Scientists Face Challenges in Igniting Kerosene

Aviation fuel, known as RP-3, commonly found at airports in China, fuels Yunfeng’s engine. Due to its high energy density and simplicity of storage and transportation, aviation kerosene is the fuel of choice for air-breathing engines.

Although the concept of using aviation fuel to power hypersonic detonation wave engines has existed for years, it is not easy to ignite.

Scientists faced significant challenges, given that it is difficult to ignite kerosene in hot, moving air. According to computer simulations, a kerosene-powered engine would require a detonation chamber 10 times larger than that of a hydrogen-powered engine.

The additional length would be impractical for most hypersonic aircraft, given that every millimeter is essential, according to the Chinese team.

Researchers Make Surprising Discovery

The researchers from China, however, discovered that a direct modification, adding a thumb-sized protuberance to the air intake surface of the hypersonic detonation wave engine, could make igniting kerosene easier while maintaining a compact chamber.

The YJ-21 and DF-17 are two hypersonic missiles developed by China that can strike a structure or a moving vessel, evading most air defense systems.

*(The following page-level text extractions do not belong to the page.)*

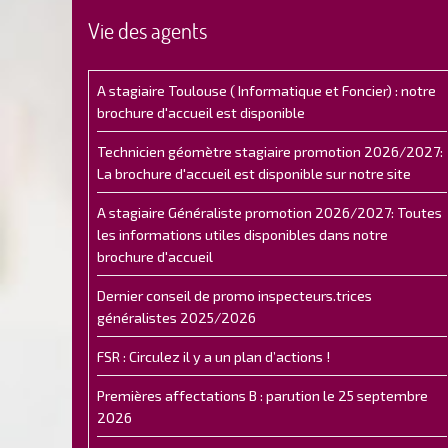
Vie des agents
A stagiaire Toulouse ( Informatique et Foncier) : notre
brochure d'accueil est disponible
Technicien géomètre stagiaire promotion 2026/2027:
La brochure d'accueil est disponible sur notre site
A stagiaire Généraliste promotion 2026/2027: Toutes
les informations utiles disponibles dans notre
brochure d'accueil
Dernier conseil de promo inspecteurs.trices
généralistes 2025/2026
FSR : Circulez il y a un plan d’actions !
Premières affectations B : parution le 25 septembre
2026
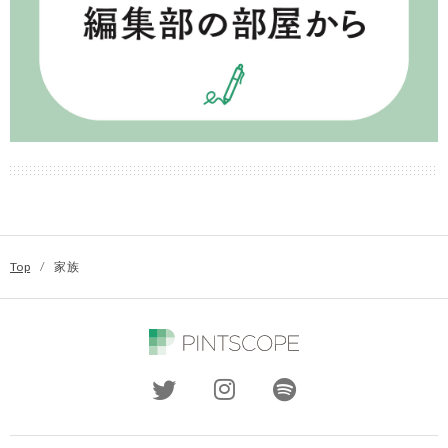
Top
/
家族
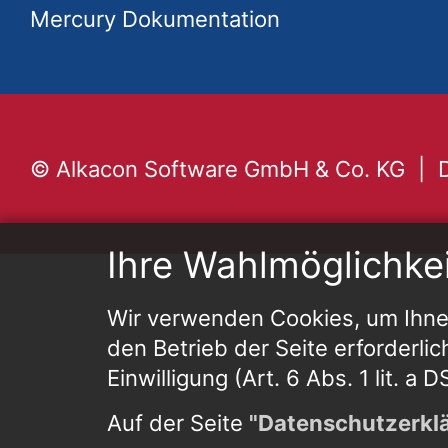
Mercury Dokumentation
© Alkacon Software GmbH & Co. KG
Ihre Wahlmöglichke
Wir verwenden Cookies, um Ihnen
den Betrieb der Seite erforderlic
Einwilligung (Art. 6 Abs. 1 lit. a
Auf der Seite
"Datenschutzerkl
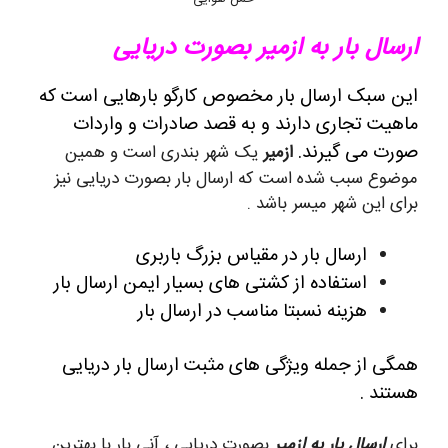
ارسال بار به ازمیر بصورت دریایی
این سبک ارسال بار مخصوص کارگو بارهایی است که
ماهیت تجاری دارند و به قصد صادرات و واردات
صورت می گیرند.
ازمیر
یک شهر بندری است و همین
موضوع سبب شده است که ارسال بار بصورت دریایی نیز
برای این شهر میسر باشد .
ارسال بار در مقیاس بزرگ باربری
استفاده از کشتی های بسیار ایمن ارسال بار
هزینه نسبتا مناسب در ارسال بار
همگی از جمله ویژگی های مثبت ارسال بار دریایی
هستند .
برای
ارسال بار به ازمیر
بصورت دریایی ، آنی بار با بهترین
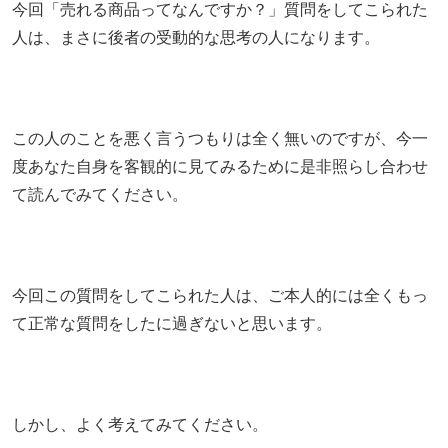
今回「売れる商品ってなんですか？」質問をしてこられた
人は、まさに後者の受動的な思考の人になります。
この人のことを悪く言うつもりは全く無いのですが、今一
度あなた自身を客観的に見てみるために是非照らし合わせ
て読んでみてください。
今回この質問をしてこられた人は、ご本人的には全くもっ
て正常な質問をしたに過ぎないと思います。
しかし、よく考えてみてください。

By developing a fleet of aircraft that can transport passengers anywhere in the world in just a few hours, the Chinese government plans to explore uses for hypersonic technology in the civilian sector.

Regular long-distance flights under challenging circumstances should be possible for hypersonic aircraft. However, scientists and engineers working with the technology state that reducing construction costs and operation remains a challenging issue.